* _Texto de origen_
Uno de los grandes avances
científicos fue la visión atomística de la Naturaleza. Los átomos, supuestos ya
por los griegos, se manifestaron de modo científico gracias a personalidades
como Dalton, Boltzmann y Einstein. Sabemos que no son tales, que están a su vez
compuestos, pero eso importa poco conceptualmente.
En el mundo biológico, el atomismo
acogió la visión de la célula como unidad de vida. Más tarde ese atomismo se
hizo bioquímico y acabó siendo informativo, genético.
Hay un ámbito en el que, para bien y
para mal, también triunfó el atomismo. Ocurrió cuando pasó a verse cada
organismo como entidad individual de un conjunto de organismos similares de su
misma especie. Eso facilitó la irrupción de la herramienta estadística a la
hora de plantearse cuestiones clínicas. Podemos comparar un grupo de individuos
con otro, similares en todo (cosa difícil de lograr a base de “randomización”)
pero diferentes en una variable (la exposición a un tóxico, la ingesta de un
fármaco, un hábito de vida, lo que sea) y ver el efecto de esa variable sobre
otra u otras de interés. Los estudios comparativos pueden revelar relaciones
entre dos o más variables y sostienen los estudios de tipo caso – control, los
ensayos clínicos, análisis multivariantes, la observación de cohortes, etc.
Si hay semejanza en la inmensa
mayoría de variables que puedan interferir con la relación a analizar en los
grupos de individuos usados, la estadística concluirá si los efectos observables
se deben a una relación entre variables concretas o son fruto del azar. Es desde
esta concepción del ser humano como individuo, como átomo muestral, que el
contraste estadístico ha permitido en muchos casos pasar, como se ha dicho a
veces, de la eminencia clínica a la evidencia científica. Lamentablemente, esa
aproximación, conocida como “Medicina basada en la evidencia”, no ha sido
inmune a artefactos inherentes a sesgos por interés curricular o económico.
La concepción del ser humano difiere
según el observador, aunque éste sea médico. No son equivalentes las miradas de
un internista, de un médico de familia, de un psiquiatra, de un patólogo, de un
radiólogo, de un pediatra o de un neumólogo. La Medicina es apoyada por la ciencia, pero no es una
ciencia en sí, ya que cada encuentro clínico es singular, por serlo de dos
subjetividades.
Hay una mirada en la que la
perspectiva clínica se evapora. Es la que confunde a cada sujeto con un átomo,
con un individuo. Como tal, pasa a ser elemento de un conjunto (la población
española, por ejemplo) o de uno o varios de sus subconjuntos (regiones
geográficas, sexo, rangos de edad, etc.). Es la perspectiva epidemiológica.
Tenemos estos días una imagen triste de lo que eso
supone. Los informativos solo hablan prácticamente del coronavirus o, más
bien, de sus efectos. Desde que apareció en China y poco después en Italia, se
supo de su alta contagiosidad y de una letalidad que, aunque aparentemente baja
en términos porcentuales, está resultando extraordinariamente elevada y
concentrada en el tiempo en términos absolutos.

* _Tarea a realizar 1_
En el texto sobre el atomismo y la medicina, ¿gracias a qué personalidades se manifestaron los átomos de modo científico?
* _Tarea a realizar 2_
Copia de nuevo el pasaje del texto sobre el atomismo que va desde "Uno de los grandes" hasta "importa poco conceptualmente.", ambos incluidos, y sustituye "griegos" por "egipcios".
Los registros forman un material aparte, sin relación con el texto.

* _Extractos de registros_
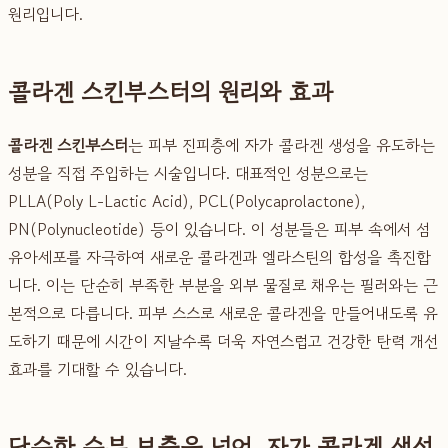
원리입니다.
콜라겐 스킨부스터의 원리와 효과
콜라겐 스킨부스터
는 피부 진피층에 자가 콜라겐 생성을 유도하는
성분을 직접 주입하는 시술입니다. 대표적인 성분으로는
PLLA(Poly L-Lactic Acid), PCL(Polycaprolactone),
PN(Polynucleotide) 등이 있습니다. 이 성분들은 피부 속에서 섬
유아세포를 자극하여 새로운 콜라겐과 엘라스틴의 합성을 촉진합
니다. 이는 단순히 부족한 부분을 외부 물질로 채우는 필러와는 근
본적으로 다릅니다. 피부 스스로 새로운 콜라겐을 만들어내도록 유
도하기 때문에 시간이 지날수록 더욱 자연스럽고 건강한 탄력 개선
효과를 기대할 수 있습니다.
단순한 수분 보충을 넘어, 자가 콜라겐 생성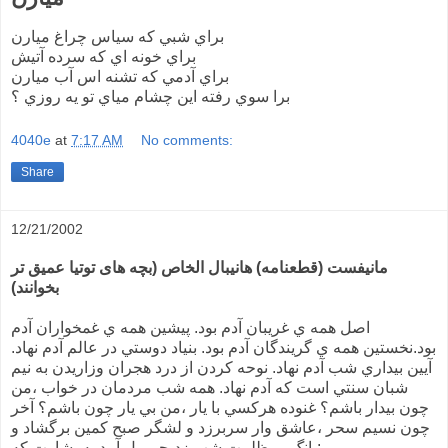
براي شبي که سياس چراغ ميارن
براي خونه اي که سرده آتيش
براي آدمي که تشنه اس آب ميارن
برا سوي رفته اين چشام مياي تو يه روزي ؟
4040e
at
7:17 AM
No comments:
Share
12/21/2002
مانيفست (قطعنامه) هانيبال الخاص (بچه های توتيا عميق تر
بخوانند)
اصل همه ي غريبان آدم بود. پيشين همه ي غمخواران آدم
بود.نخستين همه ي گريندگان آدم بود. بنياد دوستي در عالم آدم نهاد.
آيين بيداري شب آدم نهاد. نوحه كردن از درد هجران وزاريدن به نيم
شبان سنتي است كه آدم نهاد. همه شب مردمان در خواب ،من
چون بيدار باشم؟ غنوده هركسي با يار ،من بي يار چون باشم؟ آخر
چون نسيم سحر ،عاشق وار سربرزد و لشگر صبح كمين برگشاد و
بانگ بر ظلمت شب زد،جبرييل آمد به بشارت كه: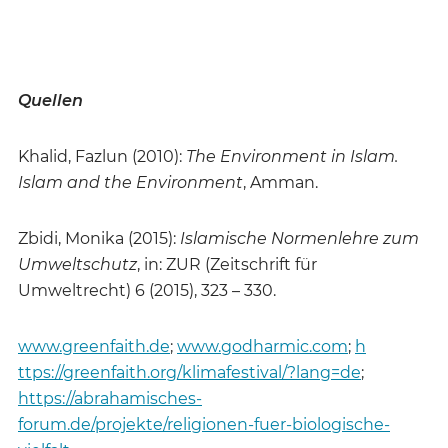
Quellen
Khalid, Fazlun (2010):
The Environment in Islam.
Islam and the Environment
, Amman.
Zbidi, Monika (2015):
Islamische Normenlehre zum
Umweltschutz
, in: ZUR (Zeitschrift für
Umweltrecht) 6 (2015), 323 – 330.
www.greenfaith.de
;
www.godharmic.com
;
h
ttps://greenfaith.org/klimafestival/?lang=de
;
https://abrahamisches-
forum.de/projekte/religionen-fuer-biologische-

* _Respuesta al ejercicio 1_
Gracias a Dalton, Boltzmann y Einstein.

* _Respuesta al ejercicio 2_
Uno de los grandes avances
científicos fue la visión atomística de la Naturaleza. Los átomos, supuestos ya
por los egipcios, se manifestaron de modo científico gracias a personalidades
como Dalton, Boltzmann y Einstein. Sabemos que no son tales, que están a su vez
compuestos, pero eso importa poco conceptualmente.